Conclusions: (1) Window-based analysis of mRNA-seq data can uncover SCNAs. (2) The transcriptome of FISS-derived cells is highly consistent with that of FISS tumors. (3) FISS is highly similar to soft-tissue sarcomas in dogs and humans, at the level of gene expression. This work underscores the potential utility of comparative oncology in improving understanding and treatment of FISS.
Fleming et al. 2019. CT angiography and MRI imaging features do not predict the tumor type and grade of feline injection site sarcoma
Computed tomographic angiography (CTA) and magnetic resonance imaging (MRI) have been described as methods for preoperative surgical planning in cats with feline injection site sarcomas (FISS), however, few published studies have compared these modalities. The objective of this retrospective, secondary analysis study was to determine if imaging features of FISS on CTA and MRI are predictive of neoplastic peritumoral projections. Archived data from a previous prospective study were retrieved for 10 cats with FISS. All cats had been evaluated in a single anesthetic episode with MRI and dual phase CT (CTA) imaging followed by surgical removal. Histopathological grading and targeted histopathology of imaging-identified peritumoral projections were performed.
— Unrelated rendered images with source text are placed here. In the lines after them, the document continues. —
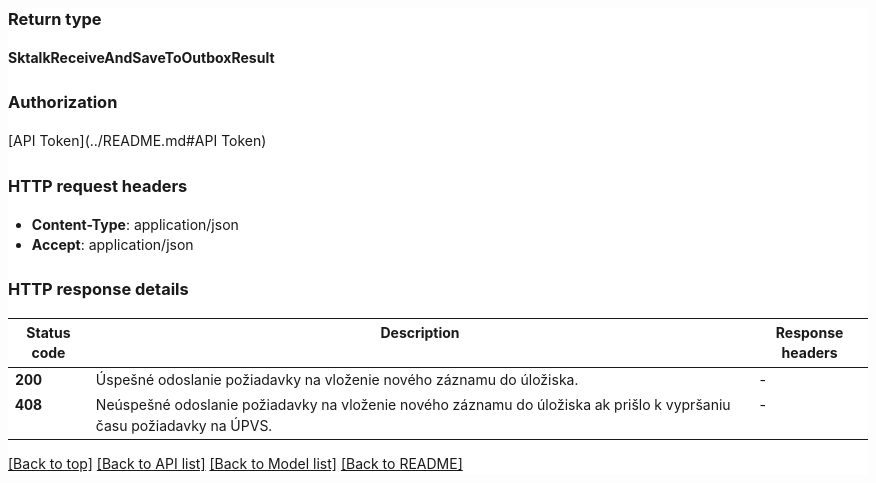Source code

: ### Return type

**SktalkReceiveAndSaveToOutboxResult**

### Authorization

[API Token](../README.md#API Token)

### HTTP request headers

- **Content-Type**: application/json
- **Accept**: application/json

### HTTP response details

| Status code | Description                                                                                                          | Response headers |
| ----------- | -------------------------------------------------------------------------------------------------------------------- | ---------------- |
| **200**     | Úspešné odoslanie požiadavky na vloženie nového záznamu do úložiska.                                                 | -                |
| **408**     | Neúspešné odoslanie požiadavky na vloženie nového záznamu do úložiska ak prišlo k vypršaniu času požiadavky na ÚPVS. | -                |

[[Back to top]](#) [[Back to API list]](../README.md#documentation-for-api-endpoints) [[Back to Model list]](../README.md#documentation-for-models) [[Back to README]](../README.md)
Two observers evaluated the CTA and MRI studies for FISS shape, margination, size, enhancement pattern, postcontrast uniformity, pre- and postcontrast margination, the number of muscles involved, mass mineralization, and bone lysis. Metal was present in the imaging field of three of 10 cats, resulting in one nondiagnostic MRI.
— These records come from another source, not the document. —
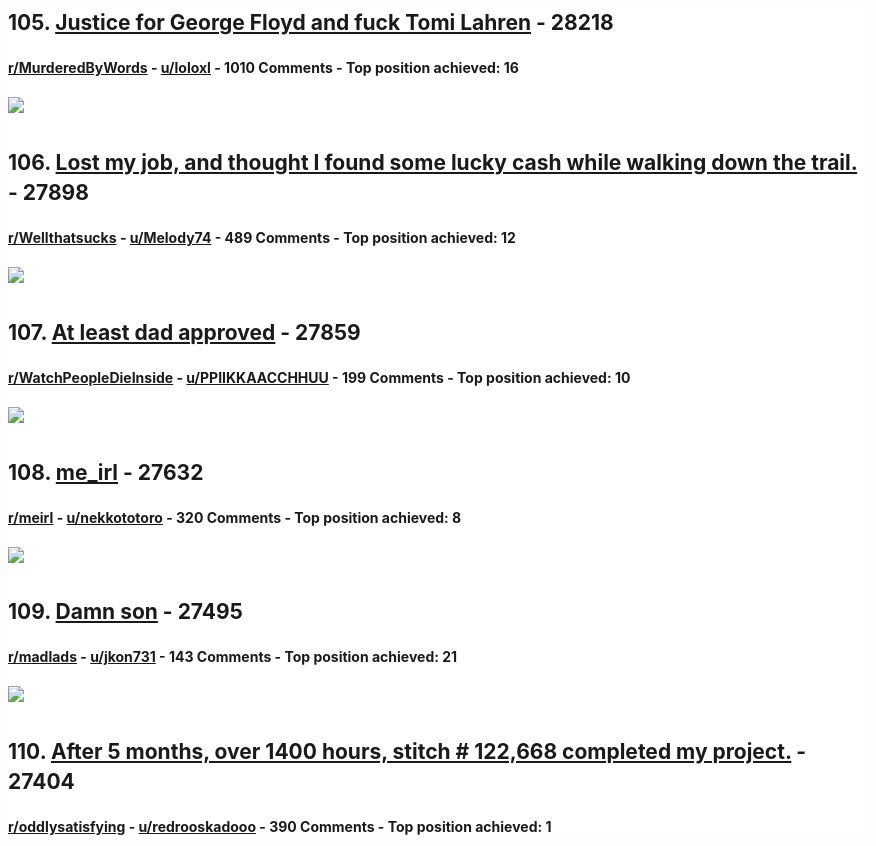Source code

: ## 105. [Justice for George Floyd and fuck Tomi Lahren](http://reddit.com/r/MurderedByWords/comments/gscgim/justice_for_george_floyd_and_fuck_tomi_lahren/) - 28218
#### [r/MurderedByWords](http://reddit.com/r/MurderedByWords) - [u/loloxl](http://reddit.com/u/loloxl) - 1010 Comments - Top position achieved: 16

<a href="https://i.redd.it/zno67r8k0k151.jpg"><img src="https://b.thumbs.redditmedia.com/ASioEIsx0dB3oKEvjb-dp7ZVCB1qu8b4btw_YGVl5kY.jpg"></img></a>

## 106. [Lost my job, and thought I found some lucky cash while walking down the trail.](http://reddit.com/r/Wellthatsucks/comments/grx7sx/lost_my_job_and_thought_i_found_some_lucky_cash/) - 27898
#### [r/Wellthatsucks](http://reddit.com/r/Wellthatsucks) - [u/Melody74](http://reddit.com/u/Melody74) - 489 Comments - Top position achieved: 12

<a href="https://i.redd.it/ddzjp7n8xe151.jpg"><img src="https://b.thumbs.redditmedia.com/p__hnXXmCC9cSRJVFLN9RxT6smTosgRi5uNq_gSEJ2Q.jpg"></img></a>

## 107. [At least dad approved](http://reddit.com/r/WatchPeopleDieInside/comments/grzugp/at_least_dad_approved/) - 27859
#### [r/WatchPeopleDieInside](http://reddit.com/r/WatchPeopleDieInside) - [u/PPIIKKAACCHHUU](http://reddit.com/u/PPIIKKAACCHHUU) - 199 Comments - Top position achieved: 10

<a href="https://v.redd.it/bhl5lltvtf151"><img src="https://b.thumbs.redditmedia.com/TnKMLEISnEsmOjd7XBQbU-IXRvSyaoVQ-TFMtWXEKzg.jpg"></img></a>

## 108. [me_irl](http://reddit.com/r/meirl/comments/gs5jjp/me_irl/) - 27632
#### [r/meirl](http://reddit.com/r/meirl) - [u/nekkototoro](http://reddit.com/u/nekkototoro) - 320 Comments - Top position achieved: 8

<a href="https://i.redd.it/uoet0ply3i151.jpg"><img src="https://a.thumbs.redditmedia.com/FW15mwRA89XhxAZuwqqT2uGpvyi5ap8b0XM0MaUpa88.jpg"></img></a>

## 109. [Damn son](http://reddit.com/r/madlads/comments/gse6y4/damn_son/) - 27495
#### [r/madlads](http://reddit.com/r/madlads) - [u/jkon731](http://reddit.com/u/jkon731) - 143 Comments - Top position achieved: 21

<a href="https://i.redd.it/dj712436gk151.png"><img src="https://b.thumbs.redditmedia.com/P6llPE6GU4YJ9b5g-_Mzz5-FkqXNhvxkJXJcY-ey9Hs.jpg"></img></a>

## 110. [After 5 months, over 1400 hours, stitch # 122,668 completed my project.](http://reddit.com/r/oddlysatisfying/comments/gsj3ms/after_5_months_over_1400_hours_stitch_122668/) - 27404
#### [r/oddlysatisfying](http://reddit.com/r/oddlysatisfying) - [u/redrooskadooo](http://reddit.com/u/redrooskadooo) - 390 Comments - Top position achieved: 1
Peritumoral projections were detected in all cats with both imaging modalities, and most were benign. At least one neoplastic peritumoral projection was detected in six cats using MRI, five cats using CTA, and three cats with both modalities. Higher grade FISS were larger than low grade using MRI, and FISS were larger using MRI. Other FISS imaging features using MRI and CTA were similar. Findings supported use of either MRI or CTA for detecting neoplastic peritumoral projections in cats with FISS. Authors recommend CTA for cats with known metallic objects in the scan field.